[[ EXERCISE DATA open ]]

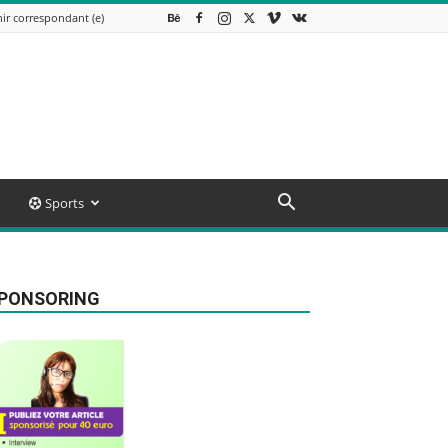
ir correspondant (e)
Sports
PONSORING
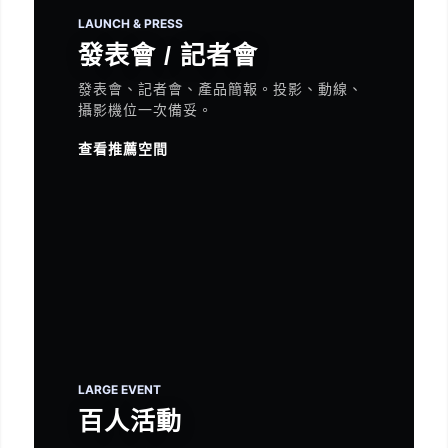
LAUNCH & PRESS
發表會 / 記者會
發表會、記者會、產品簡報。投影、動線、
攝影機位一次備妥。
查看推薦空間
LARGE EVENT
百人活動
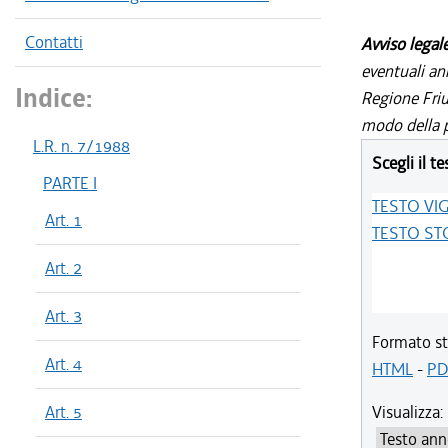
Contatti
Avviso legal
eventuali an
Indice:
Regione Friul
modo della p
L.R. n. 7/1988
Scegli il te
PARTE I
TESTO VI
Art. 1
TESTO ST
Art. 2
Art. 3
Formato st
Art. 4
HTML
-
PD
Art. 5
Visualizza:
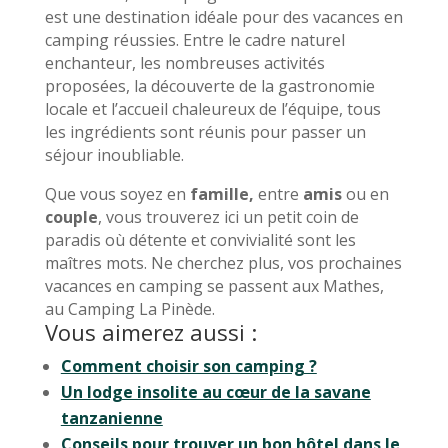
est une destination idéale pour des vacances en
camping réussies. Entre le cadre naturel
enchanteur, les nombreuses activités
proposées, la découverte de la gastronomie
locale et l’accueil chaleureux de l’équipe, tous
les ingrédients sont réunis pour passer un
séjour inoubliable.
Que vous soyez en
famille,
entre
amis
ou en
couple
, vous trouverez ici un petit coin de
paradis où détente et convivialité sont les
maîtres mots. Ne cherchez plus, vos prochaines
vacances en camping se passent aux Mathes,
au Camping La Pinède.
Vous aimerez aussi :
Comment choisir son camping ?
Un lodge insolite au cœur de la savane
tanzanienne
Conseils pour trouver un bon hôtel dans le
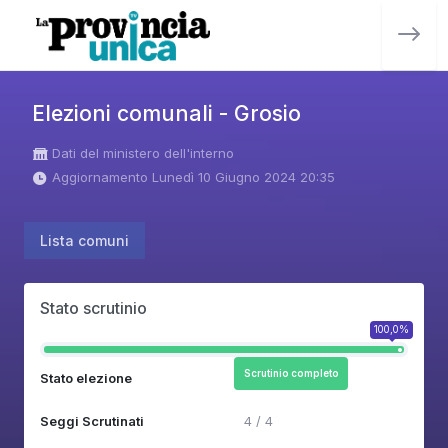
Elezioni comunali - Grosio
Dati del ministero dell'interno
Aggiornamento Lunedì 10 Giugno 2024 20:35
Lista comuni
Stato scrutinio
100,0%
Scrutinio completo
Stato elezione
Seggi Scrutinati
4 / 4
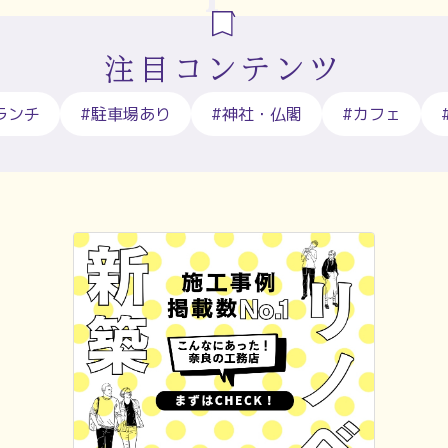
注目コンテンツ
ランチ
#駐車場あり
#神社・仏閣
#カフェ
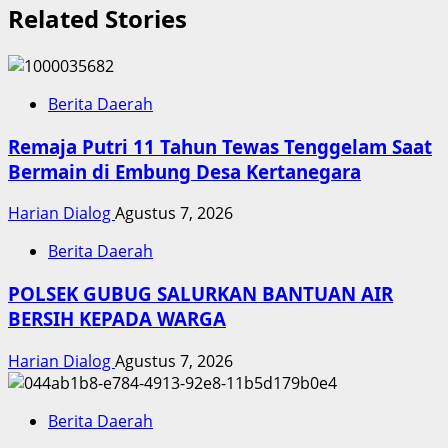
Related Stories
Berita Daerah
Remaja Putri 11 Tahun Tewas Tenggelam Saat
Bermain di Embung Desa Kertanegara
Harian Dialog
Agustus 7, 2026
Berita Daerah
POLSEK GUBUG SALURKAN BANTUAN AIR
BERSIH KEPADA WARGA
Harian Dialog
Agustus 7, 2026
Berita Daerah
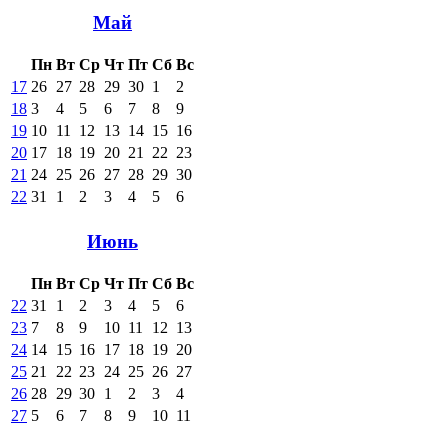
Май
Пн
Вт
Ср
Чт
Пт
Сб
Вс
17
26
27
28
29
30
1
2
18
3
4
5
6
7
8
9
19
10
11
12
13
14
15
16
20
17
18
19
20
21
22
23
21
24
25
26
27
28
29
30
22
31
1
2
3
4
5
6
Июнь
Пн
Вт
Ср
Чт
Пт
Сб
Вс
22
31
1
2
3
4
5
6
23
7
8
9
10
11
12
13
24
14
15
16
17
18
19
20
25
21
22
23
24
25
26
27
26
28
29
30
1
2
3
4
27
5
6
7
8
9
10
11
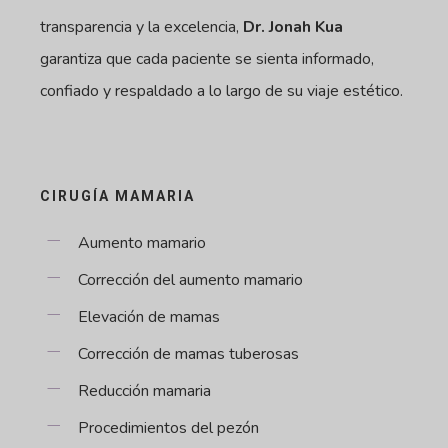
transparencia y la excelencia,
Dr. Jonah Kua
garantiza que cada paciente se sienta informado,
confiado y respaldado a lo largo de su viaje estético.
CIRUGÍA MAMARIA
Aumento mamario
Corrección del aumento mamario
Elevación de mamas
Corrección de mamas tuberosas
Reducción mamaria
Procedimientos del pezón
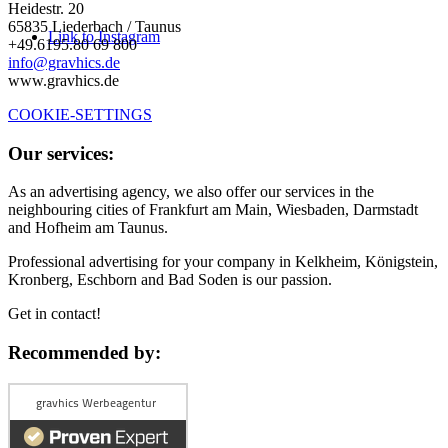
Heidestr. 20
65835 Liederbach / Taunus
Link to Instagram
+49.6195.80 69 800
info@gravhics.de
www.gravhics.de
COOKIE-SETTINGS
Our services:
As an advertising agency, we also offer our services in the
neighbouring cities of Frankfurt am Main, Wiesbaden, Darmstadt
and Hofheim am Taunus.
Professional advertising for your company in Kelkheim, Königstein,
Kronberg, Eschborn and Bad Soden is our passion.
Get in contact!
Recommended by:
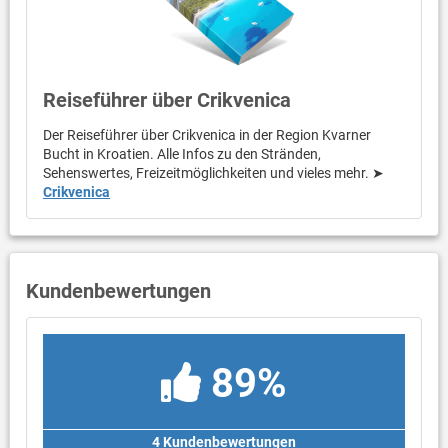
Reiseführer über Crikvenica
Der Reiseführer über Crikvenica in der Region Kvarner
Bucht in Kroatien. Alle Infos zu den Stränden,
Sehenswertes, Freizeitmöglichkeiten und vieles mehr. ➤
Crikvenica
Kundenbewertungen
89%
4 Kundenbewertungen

[[ EXERCISE DATA closed ]]
[[ EXERCISE DATA open ]]

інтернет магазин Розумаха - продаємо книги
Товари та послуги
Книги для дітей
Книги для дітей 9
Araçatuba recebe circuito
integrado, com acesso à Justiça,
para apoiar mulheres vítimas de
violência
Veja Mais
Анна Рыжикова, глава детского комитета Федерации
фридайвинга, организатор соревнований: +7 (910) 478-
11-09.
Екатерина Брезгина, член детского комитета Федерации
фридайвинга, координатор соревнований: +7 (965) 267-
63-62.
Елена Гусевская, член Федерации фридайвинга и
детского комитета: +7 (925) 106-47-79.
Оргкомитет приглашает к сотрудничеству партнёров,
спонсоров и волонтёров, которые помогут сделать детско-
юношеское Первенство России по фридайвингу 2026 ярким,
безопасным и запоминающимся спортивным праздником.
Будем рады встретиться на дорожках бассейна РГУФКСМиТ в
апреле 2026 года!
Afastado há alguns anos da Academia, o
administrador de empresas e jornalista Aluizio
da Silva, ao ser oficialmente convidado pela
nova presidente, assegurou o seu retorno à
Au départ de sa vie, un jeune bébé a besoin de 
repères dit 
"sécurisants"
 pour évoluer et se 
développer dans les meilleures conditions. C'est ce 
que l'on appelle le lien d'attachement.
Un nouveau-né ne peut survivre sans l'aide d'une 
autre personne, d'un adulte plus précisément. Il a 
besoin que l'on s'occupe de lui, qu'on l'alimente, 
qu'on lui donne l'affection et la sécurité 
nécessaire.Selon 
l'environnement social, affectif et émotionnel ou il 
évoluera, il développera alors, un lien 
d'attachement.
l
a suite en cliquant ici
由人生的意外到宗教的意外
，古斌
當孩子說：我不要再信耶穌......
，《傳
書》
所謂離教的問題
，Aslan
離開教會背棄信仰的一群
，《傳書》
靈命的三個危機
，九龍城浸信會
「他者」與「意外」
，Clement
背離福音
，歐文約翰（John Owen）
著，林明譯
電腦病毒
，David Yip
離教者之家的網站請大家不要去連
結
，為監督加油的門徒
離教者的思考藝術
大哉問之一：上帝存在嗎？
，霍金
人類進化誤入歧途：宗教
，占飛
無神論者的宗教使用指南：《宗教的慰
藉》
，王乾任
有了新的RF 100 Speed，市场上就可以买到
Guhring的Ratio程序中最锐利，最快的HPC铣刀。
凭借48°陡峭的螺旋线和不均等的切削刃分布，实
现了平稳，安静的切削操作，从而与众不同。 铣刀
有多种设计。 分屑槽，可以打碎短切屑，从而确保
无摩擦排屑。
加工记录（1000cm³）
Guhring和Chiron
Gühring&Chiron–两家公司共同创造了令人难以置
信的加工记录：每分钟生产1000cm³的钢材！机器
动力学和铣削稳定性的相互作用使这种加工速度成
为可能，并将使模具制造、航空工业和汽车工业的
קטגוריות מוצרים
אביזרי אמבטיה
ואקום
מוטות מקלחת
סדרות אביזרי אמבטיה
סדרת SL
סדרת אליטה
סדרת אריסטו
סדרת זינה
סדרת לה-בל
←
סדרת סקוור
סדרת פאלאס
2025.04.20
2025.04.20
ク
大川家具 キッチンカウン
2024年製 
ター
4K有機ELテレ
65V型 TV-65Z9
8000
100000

[[ EXERCISE DATA closed ]]
[[ EXERCISE DATA open ]]

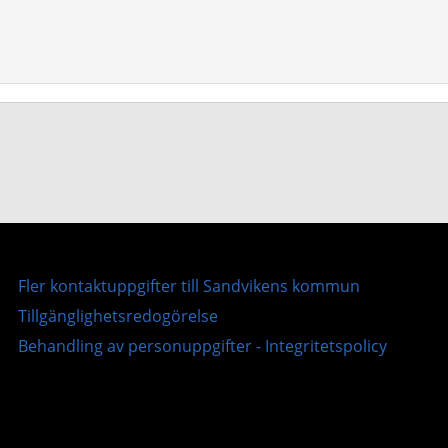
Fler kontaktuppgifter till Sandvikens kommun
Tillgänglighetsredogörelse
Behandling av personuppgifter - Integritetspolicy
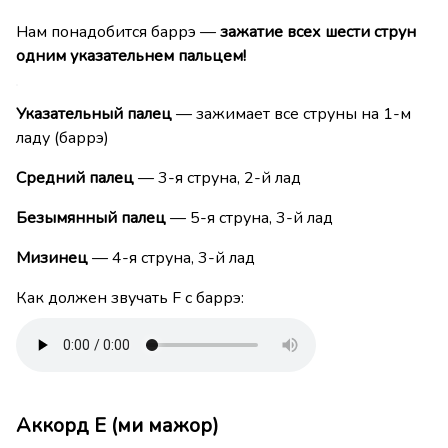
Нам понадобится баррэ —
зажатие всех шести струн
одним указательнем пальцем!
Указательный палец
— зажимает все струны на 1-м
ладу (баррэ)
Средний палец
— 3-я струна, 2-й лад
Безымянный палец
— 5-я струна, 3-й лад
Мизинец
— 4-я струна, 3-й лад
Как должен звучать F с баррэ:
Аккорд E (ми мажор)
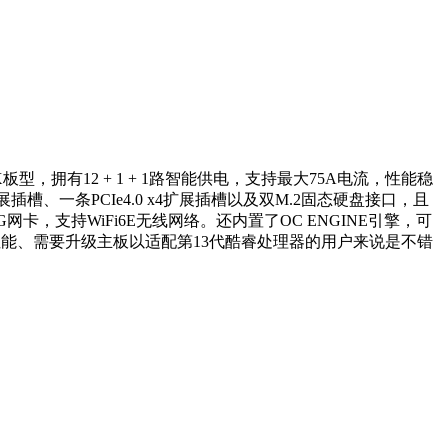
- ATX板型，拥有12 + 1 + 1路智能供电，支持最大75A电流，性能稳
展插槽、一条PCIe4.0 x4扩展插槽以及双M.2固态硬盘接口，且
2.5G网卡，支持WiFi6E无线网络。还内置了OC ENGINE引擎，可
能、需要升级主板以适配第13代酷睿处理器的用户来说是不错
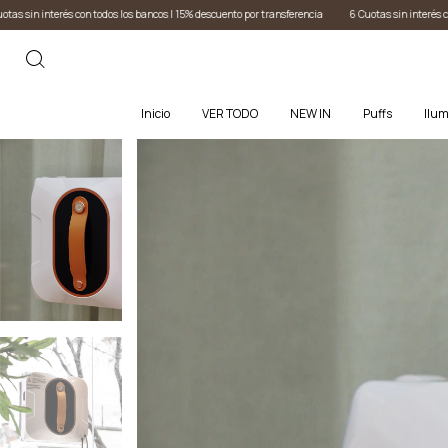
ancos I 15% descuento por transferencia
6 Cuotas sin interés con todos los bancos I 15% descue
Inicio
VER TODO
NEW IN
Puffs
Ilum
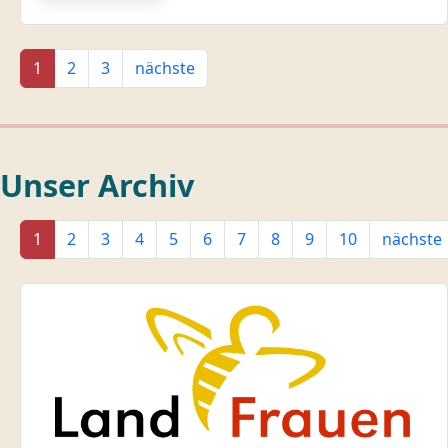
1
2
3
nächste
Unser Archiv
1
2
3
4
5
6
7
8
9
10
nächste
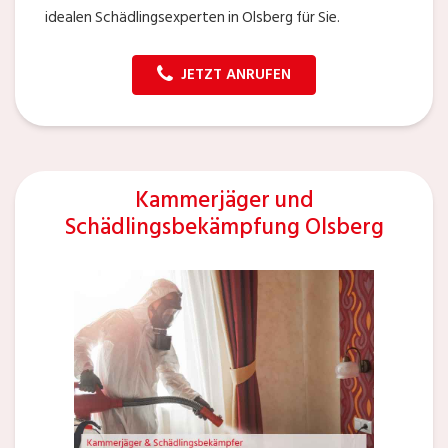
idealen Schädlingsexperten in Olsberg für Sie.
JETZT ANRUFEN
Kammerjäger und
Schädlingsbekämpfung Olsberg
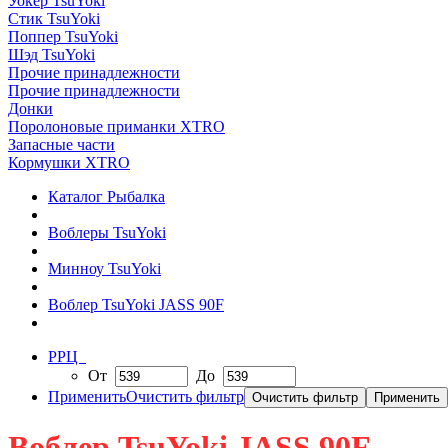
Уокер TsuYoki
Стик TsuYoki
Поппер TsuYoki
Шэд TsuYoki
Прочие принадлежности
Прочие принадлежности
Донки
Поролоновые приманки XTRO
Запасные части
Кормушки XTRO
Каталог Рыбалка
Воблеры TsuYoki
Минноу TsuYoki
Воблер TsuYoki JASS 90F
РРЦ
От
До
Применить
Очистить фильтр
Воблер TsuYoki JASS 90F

[[ EXERCISE DATA closed ]]

INSTRUCTIONS TO FOLLOW = Look above for the line with "ir correspondant (e)" and the line with "Vous aimerez aussi". Output those two and everything between them exactly, pictures excluded.

RESULT OF THE EXERCISE =
ir correspondant (e)
Sports
PONSORING
LAUNCH & PRESS
發表會 / 記者會
發表會、記者會、產品簡報。投影、動線、
攝影機位一次備妥。
查看推薦空間
LARGE EVENT
百人活動
Contatti
Avviso legal
eventuali an
Indice:
Regione Friul
modo della p
L.R. n. 7/1988
Scegli il te
PARTE I
TESTO VI
Art. 1
TESTO ST
Art. 2
Art. 3
Formato st
Art. 4
HTML
-
PD
Art. 5
Visualizza:
est une destination idéale pour des vacances en
camping réussies. Entre le cadre naturel
enchanteur, les nombreuses activités
proposées, la découverte de la gastronomie
locale et l’accueil chaleureux de l’équipe, tous
les ingrédients sont réunis pour passer un
séjour inoubliable.
Que vous soyez en
famille,
entre
amis
ou en
couple
, vous trouverez ici un petit coin de
paradis où détente et convivialité sont les
maîtres mots. Ne cherchez plus, vos prochaines
vacances en camping se passent aux Mathes,
au Camping La Pinède.
Vous aimerez aussi :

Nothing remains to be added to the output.